- Battle of Migdol (601 BC): Part of the Egyptian–Babylonian wars
| Date | c. 601 BC |
| Location | Migdol |
| Result | Egyptian Victory Egypt captures Gaza; |

Belligerents
- Egypt: Babylonia

Commanders and leaders
- Necho II: Nebuchadnezzar II

Casualties and losses
- Large: Large

= Battle of Migdol (601 BC) =

Ancient battle in the near east

The Battle of Migdol (601 BC) took place near the eastern border of Egypt between the Babylonians led by Nebuchadnezzar II and the Egyptians led by Necho II.

== Background ==
In the late years of the 7th century BC, the Neo-Babylonians had expanded into Syria-Palestine after driving the Egyptians out of the region. Yet, there was still Egyptian influence in the Southern Levant area close to Egypt.
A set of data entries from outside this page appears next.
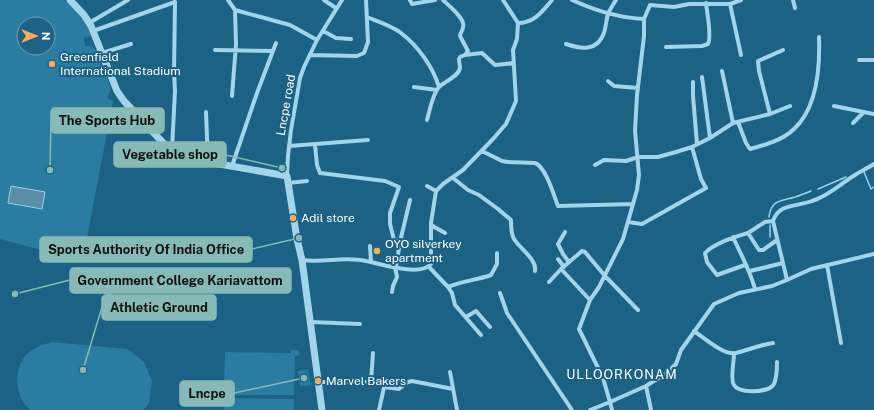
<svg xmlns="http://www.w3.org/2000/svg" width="874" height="410" viewBox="0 0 874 410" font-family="'Public Sans',sans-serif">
  <rect width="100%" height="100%" fill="#1b6284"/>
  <path fill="#2b7ca1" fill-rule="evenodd" d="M0 0H64C75 10 84 20 91 34L89 37 84 38 85 46H91L98 52 111 89 107 98 113 101 84 254 52 253 0 239ZM24 24H48V48H24Z
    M52 342 128 349 144 362 152 381 149 403 144 410H30C16 398 13 374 23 359 30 349 41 345 52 342Z
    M291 350H299V355L295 356 294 395H224L225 352 291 353Z
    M308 370 311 385 300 386 298 371Z
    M224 398 294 399V410H224Z"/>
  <path fill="#5b8ea6" stroke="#95d2ed" d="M11 186 45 192 42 209 8 203Z
    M82 268 115 279 110 295 77 284Z"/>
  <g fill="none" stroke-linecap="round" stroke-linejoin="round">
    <path stroke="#95d2ed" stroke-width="1.5" d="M864 172 871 189 874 187
      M818 189 846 177
      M769 217C771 199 782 201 795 197 801 195 806 193 811 191
      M770 225V237"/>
    <path stroke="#a2d4eb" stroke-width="4" d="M228 0 235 10 236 44 232 96
      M324 0 336 8
      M410 0 412 4 435 0
      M572 0C596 11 618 18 644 19
      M793 0 795 8
      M730 4 741 55
      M235 10 290 25 317 40
      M367 17C379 22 392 26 401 33 418 46 433 67 439 87
      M89 23 128 0
      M518 23C534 23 542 12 552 0
      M93 31 175 2 174 73 175 91 172 149
      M323 31 336 38 351 39
      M566 44C581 49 597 52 604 33 606 27 606 20 608 14 610 9 613 5 616 0
      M666 47 702 46 708 44C712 36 707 13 706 3
      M215 50 273 51
      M102 53 131 44
      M310 55 357 56 364 53 368 42 366 0
      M465 55 482 53 495 65 514 63
      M859 60H874
      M722 71 733 123
      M702 77 710 138
      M608 81 614 86 638 88
      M693 82V96L697 144
      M414 87 437 90
      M834 106 874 114
      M206 112 208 162
      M770 114 759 71 758 61 783 50
      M427 120C430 110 432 95 439 87 444 82 459 76 460 68 460 65 459 62 459 59L460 57 465 55 468 51 460 36C460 32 463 31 463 27 466 19 448 5 443 0
      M738 122 746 143 750 149C765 145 783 140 794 129 817 108 820 66 819 37
      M853 123 864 112
      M315 145 317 165 320 173 385 181 399 187 390 213V224L394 240 400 242
      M289 146 368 140
      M482 151 502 161 508 162 535 163C546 167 554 196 558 206L633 204
      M595 165 604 160 626 161 638 157H658L676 152 692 147 710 138 733 123 770 114 790 106
      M232 166 257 93 276 43
      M287 176 288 156 291 130 300 78 304 67 317 40 342 0
      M453 178 468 190 479 195 498 209 511 220C511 227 511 234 514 239 520 249 537 259 535 271
      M288 183 307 181
      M427 186 436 191
      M628 222 642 224 706 188 701 179 692 147
      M431 225 445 233
      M565 232 558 244 563 254 569 262
      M748 233 765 222 773 221
      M733 237C741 255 750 270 755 289
      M370 246 371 262
      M558 259 564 267
      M302 260C324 263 345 256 366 261 381 264 420 277 431 264V223L436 191 443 184 463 170 493 139 506 124 516 101 513 50 517 39 518 23 503 0
      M745 265 717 275 707 262 705 253C714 243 735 237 748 233L759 250H763L777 240
      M827 265 841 343
      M396 267 400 242 410 200
      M429 267 448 287 452 293 455 305 481 335
      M561 269 590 300
      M750 271 783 263
      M787 280 811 269 874 254
      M549 282 561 269 582 251 585 252 605 276 638 310
      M448 287C462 281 477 280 491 275L497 264V253
      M392 292 393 286 397 277 395 267
      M500 293 507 313 572 410
      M466 317 476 311 490 327
      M311 322 360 324
      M694 331C704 338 725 356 736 353 748 350 760 345 773 343
      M734 354C734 362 730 379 734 385 739 394 769 393 774 384 777 377 777 369 777 362
      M450 372 457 410
      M319 382H371L373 353
      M646 386 651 410
      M384 387 399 389 408 382 412 381 453 389
      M379 410 385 383
      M590 410 610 402 603 378 579 329 590 300 599 287 623 239 637 190 639 175 635 131 637 95 644 36V19L650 5 674 7 689 4H730L741 0
      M612 410 610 402 646 386 668 372 676 364 681 350 714 304 739 293 772 286 787 280 773 221C779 203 797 207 812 201 829 196 840 184 855 175 861 171 868 168 874 164"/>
    <path stroke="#a2d4eb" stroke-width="7" d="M70 0 84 15 91 26 117 91 124 101 167 147 179 153 208 162 287 176 297 239 302 260 322 410"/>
  </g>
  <g fill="#fca95f" stroke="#1b6284" stroke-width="1.5">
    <circle cx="52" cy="64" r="4"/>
    <circle cx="293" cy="218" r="4"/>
    <circle cx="377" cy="251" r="4"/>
    <circle cx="318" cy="381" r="4"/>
  </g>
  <g text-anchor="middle" stroke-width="4" stroke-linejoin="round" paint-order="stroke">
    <g font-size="12" fill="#fff" stroke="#1b6284" text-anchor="start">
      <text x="60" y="61">Greenfield<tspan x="60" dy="14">International Stadium</tspan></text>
      <text x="301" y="222">Adil store</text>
      <text x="385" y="248">OYO silverkey<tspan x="385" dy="14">apartment</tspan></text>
      <text x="326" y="385">Marvel Bakers</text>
    </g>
    <g font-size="12" fill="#fff" stroke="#1b6284">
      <text transform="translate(286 105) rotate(-80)" y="4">Lncpe road</text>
    </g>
    <g font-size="13" letter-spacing="1" fill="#fff" stroke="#1b6284">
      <text x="622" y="379">ULLOORKONAM</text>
    </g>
  </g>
  <path fill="none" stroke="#87bab6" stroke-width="1.5" d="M50 170L51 121M282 168L226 155M299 238L252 249M15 294L70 280M83 370L102 307M304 378L234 393"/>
  <g fill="#87bab6" stroke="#1b6284" stroke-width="1.5">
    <circle cx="50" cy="170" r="4"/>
    <circle cx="282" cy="168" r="4"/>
    <circle cx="299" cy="238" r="4"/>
    <circle cx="15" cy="294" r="4"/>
    <circle cx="83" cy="370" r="4"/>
    <circle cx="304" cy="378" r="4"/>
  </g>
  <g fill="#87bab6" stroke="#87bab6" stroke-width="1.5">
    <rect x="51" y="108" width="113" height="25" rx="4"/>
    <rect x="114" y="142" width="112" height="25" rx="4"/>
    <rect x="40" y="237" width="212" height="25" rx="4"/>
    <rect x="70" y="268" width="221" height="25" rx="4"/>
    <rect x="102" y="295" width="114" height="25" rx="4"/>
    <rect x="180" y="381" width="54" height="25" rx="4"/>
  </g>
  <g font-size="13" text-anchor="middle" font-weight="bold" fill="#111">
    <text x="107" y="125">The Sports Hub</text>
    <text x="170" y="159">Vegetable shop</text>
    <text x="146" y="254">Sports Authority Of India Office</text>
    <text x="180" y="285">Government College Kariavattom</text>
    <text x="159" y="312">Athletic Ground</text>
    <text x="207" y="398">Lncpe</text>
  </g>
  <g transform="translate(36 36) rotate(90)"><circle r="19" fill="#1b6284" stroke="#76a1b5"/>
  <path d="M0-3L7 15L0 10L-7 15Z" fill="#fca95f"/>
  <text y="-6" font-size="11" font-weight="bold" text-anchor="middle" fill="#ffffff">N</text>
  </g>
</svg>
Therefore, a Babylonian campaign against Egypt itself was needed to end Egyptian intervention and strengthen Babylonian control in the Southern Levant and to invade Egypt itself.

== Battle ==
The battle took place in the last days of 601 BC. Nebuchadnezzar advanced into the sinai to invade Egypt and was met by Necho and his forces. a fierce battle broke out near the fortress of Migdol where both sides had many casualties. the Babylonians withdrew and were pursued by Necho who captured Gaza. Nebuchadnezzar stayed home the next year to rebuild his forces.